-- start GIVEN PASSAGE --
The statement, signed by three heads of the religious organizations, namely SVD Southern Province Provincial Superior Fr. Rogelio N. Bag-ao, SVD President (University of San Carlos) Fr. Narciso A. Cellan Jr., and no less the Archbishop of Cebu, the Most Reverend Jose S. Palma, D.D., assures authorities that “the presence of the lumad in the retreat house was for their welfare and well-being, and all throughout, they were nurtured, cared for, and treated with their best interest in mind”.

Fifteen lumad minors and six adults were taken by elements of the Police Regional Office 7 in Cebu. We all know the lumad “bakwit” or evacuees were forced into exile due to increased militarization in the area.

Students from an indigenous school in Mindanao hold a demonstration in Manila on February 3 to call for a stop to what they described as attacks to their tribes and educational institutions. (Photo by Jire Carreon)

The raid immediately brought me back to November 1938. The place: Nazi Germany. The event: Kristallnacht or The Night of Broken Glass. Why Kristallnacht? Because if there has been one common thread that cuts across all tyrannical governments in all of history, it is the propaganda machinery.

The lies which serve to cover up the real intention, to be more succinct.

The beginning of the Holocaust was sparked by the Nov. 7, 1938 assassination of German diplomat stationed in Paris, Ernst vom Rath, by German national Herschel Grynszpan.

Grynszpan at the time resided illegally in Paris, the child of Polish Jewish immigrants who settled in Hanover sometime 1911. The assassination, which he carried out at the age of 17, was fueled by the eviction of his parents and all the Polish Jews living within the Reich.

By then, Nazi Germany’s Führer Adolf Hitler had already risen to power and had, in fact, occupied Sudetenland a month earlier. Sudetenland comprised the German-populated frontiers of the former Czechoslavakia.

Losing no time, Nazi Minister of Propaganda, Paul Joseph Goebbels, accused the whole global Jewish community, not just Grynszpan, of conspiring to commit the assassination.

It was called “The Night of Broken Glass” due to the shards of shattered windows which littered Germany’s streets. The immediate aftermath of Kristallnacht saw Nazi Germany drafting laws which opened the doors to the eventual slaughter of the Jews.
-- end GIVEN PASSAGE --
-- start MATERIAL PROVIDED --
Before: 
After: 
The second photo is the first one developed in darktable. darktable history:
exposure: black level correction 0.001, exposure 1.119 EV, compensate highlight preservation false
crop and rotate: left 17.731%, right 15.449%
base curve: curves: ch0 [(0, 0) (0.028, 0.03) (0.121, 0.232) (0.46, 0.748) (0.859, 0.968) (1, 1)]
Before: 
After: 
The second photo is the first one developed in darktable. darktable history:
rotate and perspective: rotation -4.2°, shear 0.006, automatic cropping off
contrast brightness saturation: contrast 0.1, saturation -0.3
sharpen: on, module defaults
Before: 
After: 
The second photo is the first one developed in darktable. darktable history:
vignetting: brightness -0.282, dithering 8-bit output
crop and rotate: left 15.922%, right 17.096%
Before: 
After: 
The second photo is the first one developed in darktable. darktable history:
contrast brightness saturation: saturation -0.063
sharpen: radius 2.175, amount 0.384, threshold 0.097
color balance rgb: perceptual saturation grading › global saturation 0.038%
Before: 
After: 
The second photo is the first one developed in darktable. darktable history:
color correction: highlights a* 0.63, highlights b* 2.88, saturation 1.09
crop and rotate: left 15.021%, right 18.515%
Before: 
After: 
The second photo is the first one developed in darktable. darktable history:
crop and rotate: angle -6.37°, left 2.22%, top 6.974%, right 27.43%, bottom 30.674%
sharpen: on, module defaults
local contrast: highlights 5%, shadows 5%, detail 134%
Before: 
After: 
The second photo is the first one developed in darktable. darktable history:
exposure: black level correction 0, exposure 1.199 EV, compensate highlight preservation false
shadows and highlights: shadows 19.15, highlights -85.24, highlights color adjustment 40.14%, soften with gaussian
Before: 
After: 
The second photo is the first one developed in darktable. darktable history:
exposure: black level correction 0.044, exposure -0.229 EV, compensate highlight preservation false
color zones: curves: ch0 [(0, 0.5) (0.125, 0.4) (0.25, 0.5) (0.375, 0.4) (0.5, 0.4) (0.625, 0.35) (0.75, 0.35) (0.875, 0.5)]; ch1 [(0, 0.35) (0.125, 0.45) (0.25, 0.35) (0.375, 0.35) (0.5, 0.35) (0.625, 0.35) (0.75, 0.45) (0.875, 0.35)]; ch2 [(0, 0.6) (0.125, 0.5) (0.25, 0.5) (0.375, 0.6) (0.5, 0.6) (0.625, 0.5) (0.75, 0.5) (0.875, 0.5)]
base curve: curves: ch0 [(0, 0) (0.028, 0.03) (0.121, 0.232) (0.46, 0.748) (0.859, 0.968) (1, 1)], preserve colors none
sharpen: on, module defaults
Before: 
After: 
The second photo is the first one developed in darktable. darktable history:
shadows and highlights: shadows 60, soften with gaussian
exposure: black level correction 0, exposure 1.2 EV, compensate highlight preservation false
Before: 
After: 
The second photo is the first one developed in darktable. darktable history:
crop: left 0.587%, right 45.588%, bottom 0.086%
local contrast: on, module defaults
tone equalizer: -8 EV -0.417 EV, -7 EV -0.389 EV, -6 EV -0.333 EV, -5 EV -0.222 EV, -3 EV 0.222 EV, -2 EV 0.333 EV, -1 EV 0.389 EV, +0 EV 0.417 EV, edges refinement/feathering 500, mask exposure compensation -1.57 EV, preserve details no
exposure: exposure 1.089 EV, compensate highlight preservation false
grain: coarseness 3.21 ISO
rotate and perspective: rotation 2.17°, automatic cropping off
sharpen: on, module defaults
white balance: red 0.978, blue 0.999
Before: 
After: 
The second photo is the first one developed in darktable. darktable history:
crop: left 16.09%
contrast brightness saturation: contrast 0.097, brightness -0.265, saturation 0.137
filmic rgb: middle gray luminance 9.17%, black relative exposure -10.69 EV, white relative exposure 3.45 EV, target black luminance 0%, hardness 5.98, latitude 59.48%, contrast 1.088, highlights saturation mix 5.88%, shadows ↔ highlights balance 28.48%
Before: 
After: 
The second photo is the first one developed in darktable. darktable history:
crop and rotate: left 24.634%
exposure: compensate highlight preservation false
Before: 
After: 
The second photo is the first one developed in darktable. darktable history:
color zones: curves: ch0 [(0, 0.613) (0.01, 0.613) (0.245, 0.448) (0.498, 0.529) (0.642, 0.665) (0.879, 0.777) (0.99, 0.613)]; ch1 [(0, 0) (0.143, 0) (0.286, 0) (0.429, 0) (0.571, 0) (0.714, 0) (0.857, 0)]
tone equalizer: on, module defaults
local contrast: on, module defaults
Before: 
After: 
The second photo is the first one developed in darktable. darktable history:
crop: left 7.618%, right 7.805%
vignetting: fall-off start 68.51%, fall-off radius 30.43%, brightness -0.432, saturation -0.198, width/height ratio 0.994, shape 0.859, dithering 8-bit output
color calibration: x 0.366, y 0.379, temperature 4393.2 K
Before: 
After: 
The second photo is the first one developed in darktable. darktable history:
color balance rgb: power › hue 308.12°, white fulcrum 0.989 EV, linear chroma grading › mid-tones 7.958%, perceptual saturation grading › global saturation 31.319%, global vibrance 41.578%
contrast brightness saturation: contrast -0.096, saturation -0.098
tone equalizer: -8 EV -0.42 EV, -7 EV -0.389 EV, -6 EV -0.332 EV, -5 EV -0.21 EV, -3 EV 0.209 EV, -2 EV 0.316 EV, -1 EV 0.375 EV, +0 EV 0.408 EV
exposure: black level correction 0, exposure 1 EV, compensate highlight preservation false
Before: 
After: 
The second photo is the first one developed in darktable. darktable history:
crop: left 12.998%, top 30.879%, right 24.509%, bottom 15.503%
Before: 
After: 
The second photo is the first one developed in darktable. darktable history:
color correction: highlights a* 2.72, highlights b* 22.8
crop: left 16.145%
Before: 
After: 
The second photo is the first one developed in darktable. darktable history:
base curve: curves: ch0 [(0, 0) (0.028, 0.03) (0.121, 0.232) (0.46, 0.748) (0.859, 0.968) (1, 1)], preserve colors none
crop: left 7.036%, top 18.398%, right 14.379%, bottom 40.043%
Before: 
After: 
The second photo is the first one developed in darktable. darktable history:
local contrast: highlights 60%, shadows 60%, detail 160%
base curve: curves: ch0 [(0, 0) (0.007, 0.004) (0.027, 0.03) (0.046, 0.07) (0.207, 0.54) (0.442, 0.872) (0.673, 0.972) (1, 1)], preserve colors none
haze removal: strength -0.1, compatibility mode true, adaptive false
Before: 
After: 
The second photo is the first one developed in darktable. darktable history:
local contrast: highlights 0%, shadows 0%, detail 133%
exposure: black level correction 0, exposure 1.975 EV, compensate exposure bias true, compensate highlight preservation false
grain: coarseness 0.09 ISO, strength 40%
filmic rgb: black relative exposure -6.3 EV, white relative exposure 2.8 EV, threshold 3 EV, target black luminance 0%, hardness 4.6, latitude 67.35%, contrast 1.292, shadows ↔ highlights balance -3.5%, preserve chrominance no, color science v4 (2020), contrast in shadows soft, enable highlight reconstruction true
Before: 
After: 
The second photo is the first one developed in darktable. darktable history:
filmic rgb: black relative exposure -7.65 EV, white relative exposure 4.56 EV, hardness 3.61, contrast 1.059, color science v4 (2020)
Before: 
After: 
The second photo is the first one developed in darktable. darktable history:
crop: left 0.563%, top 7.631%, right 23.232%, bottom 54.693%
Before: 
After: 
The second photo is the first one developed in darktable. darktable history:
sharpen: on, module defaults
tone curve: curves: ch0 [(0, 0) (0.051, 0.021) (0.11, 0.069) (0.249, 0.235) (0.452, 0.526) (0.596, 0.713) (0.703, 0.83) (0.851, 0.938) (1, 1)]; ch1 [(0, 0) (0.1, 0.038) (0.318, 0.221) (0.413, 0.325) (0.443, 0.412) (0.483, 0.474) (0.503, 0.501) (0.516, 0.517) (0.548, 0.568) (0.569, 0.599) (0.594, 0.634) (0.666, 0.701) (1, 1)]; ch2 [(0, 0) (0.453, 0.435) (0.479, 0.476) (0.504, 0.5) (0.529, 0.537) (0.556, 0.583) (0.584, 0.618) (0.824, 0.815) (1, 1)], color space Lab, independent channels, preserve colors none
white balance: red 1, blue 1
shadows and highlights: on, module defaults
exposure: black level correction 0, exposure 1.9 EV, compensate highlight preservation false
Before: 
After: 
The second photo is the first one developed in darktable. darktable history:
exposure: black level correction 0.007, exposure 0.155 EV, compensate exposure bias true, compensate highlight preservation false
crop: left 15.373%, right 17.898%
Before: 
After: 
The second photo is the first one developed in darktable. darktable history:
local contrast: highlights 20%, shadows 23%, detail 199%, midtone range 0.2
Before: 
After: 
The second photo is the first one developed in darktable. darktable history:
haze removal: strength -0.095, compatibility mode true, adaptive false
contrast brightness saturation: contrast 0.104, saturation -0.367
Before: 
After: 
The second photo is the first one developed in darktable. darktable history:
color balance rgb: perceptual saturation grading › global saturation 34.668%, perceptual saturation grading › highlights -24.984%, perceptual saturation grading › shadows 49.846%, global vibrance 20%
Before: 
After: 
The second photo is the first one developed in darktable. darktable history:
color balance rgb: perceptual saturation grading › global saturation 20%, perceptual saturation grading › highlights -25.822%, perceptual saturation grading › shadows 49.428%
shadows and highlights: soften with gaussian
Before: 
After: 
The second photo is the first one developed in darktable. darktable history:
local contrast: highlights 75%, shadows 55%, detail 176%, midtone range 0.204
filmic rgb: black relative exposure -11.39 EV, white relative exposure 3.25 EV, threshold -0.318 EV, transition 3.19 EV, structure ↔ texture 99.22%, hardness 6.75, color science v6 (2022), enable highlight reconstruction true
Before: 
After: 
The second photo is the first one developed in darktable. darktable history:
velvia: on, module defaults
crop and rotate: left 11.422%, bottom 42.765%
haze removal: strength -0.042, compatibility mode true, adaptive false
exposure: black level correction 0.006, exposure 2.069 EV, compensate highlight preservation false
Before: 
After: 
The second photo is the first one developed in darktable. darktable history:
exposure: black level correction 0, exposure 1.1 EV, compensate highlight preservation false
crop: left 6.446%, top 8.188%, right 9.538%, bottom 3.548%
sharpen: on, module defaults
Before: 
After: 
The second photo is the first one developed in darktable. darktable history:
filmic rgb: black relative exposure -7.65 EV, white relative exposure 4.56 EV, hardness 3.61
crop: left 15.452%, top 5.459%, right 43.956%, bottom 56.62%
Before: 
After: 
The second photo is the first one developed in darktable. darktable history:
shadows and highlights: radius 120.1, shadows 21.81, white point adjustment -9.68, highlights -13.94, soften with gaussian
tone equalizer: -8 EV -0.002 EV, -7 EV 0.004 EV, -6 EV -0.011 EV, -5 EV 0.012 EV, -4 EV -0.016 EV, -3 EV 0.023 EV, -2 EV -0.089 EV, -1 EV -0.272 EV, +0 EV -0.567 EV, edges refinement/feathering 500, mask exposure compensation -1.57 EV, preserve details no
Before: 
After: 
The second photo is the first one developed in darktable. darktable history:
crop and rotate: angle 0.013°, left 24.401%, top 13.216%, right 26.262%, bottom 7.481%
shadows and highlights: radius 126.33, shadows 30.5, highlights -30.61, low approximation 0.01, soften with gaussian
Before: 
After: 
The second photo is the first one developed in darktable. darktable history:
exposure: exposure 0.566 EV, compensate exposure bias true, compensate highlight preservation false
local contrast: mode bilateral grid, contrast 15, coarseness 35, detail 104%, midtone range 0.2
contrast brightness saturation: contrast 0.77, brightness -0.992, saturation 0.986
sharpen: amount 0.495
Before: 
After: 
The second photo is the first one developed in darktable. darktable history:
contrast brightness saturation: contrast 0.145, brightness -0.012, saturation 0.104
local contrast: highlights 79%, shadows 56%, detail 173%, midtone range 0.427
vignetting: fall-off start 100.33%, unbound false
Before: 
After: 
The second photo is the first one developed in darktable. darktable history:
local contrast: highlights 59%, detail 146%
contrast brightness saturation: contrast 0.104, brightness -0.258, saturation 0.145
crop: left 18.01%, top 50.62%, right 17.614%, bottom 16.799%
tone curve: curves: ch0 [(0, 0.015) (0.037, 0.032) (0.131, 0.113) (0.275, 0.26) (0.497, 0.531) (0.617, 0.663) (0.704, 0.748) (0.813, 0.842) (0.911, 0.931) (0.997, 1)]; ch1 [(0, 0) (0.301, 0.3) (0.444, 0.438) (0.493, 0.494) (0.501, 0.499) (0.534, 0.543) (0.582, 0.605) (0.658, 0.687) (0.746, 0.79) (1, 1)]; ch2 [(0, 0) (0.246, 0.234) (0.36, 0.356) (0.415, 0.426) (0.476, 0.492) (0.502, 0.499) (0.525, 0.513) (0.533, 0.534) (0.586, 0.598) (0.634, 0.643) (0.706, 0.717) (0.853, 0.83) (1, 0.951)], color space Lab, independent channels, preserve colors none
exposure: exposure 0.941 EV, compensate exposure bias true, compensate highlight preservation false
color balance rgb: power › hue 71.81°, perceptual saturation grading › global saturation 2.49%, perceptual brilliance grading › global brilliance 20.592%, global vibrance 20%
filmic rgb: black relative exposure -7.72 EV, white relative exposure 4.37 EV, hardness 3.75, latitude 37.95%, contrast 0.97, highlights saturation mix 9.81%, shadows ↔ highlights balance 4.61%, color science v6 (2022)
-- end MATERIAL PROVIDED --
WHAT YOU NEED TO DO
(1) According to the passage on the lumad raid and Kristallnacht, why was Kristallnacht called "The Night of Broken Glass"?
(2) From the passage on the lumad raid and Kristallnacht, extract word for word the section starting at "Fifteen lumad minors" and ending at "by Jire Carreon)".

THE ANSWERS
(1) It was named for the shards of shattered windows that littered Germany's streets.

(2)
Fifteen lumad minors and six adults were taken by elements of the Police Regional Office 7 in Cebu. We all know the lumad “bakwit” or evacuees were forced into exile due to increased militarization in the area.

Students from an indigenous school in Mindanao hold a demonstration in Manila on February 3 to call for a stop to what they described as attacks to their tribes and educational institutions. (Photo by Jire Carreon)